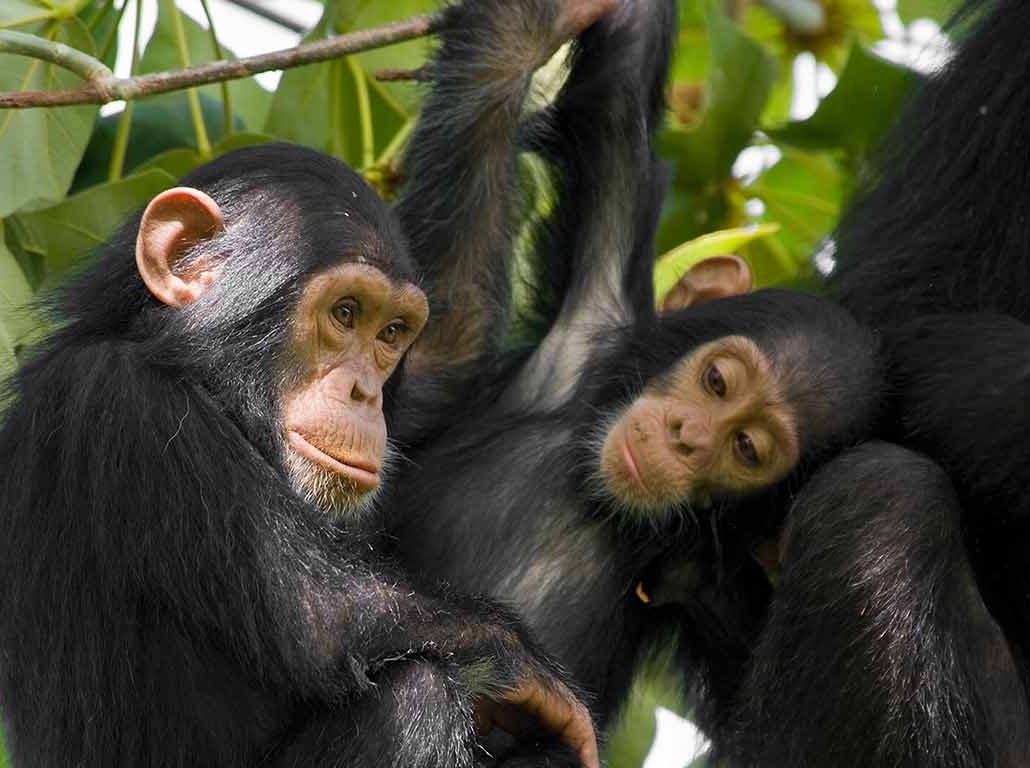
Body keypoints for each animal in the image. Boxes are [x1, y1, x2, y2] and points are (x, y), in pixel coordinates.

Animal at [0, 144, 601, 765]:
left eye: (391, 332)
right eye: (345, 312)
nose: (365, 393)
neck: (197, 378)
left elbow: (455, 345)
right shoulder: (130, 408)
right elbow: (319, 617)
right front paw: (530, 669)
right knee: (417, 694)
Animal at [383, 0, 881, 741]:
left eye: (746, 447)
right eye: (716, 383)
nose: (686, 437)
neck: (599, 499)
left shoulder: (719, 582)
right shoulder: (593, 310)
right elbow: (615, 101)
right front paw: (540, 27)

+--

Work item
Copy every line that contains "right" from the listing above.

The answer
right eye: (345, 312)
right shoulder: (130, 408)
right elbow: (319, 617)
right front paw: (530, 669)
right knee: (417, 694)
right eye: (716, 383)
right shoulder: (593, 310)
right elbow: (615, 101)
right front paw: (540, 27)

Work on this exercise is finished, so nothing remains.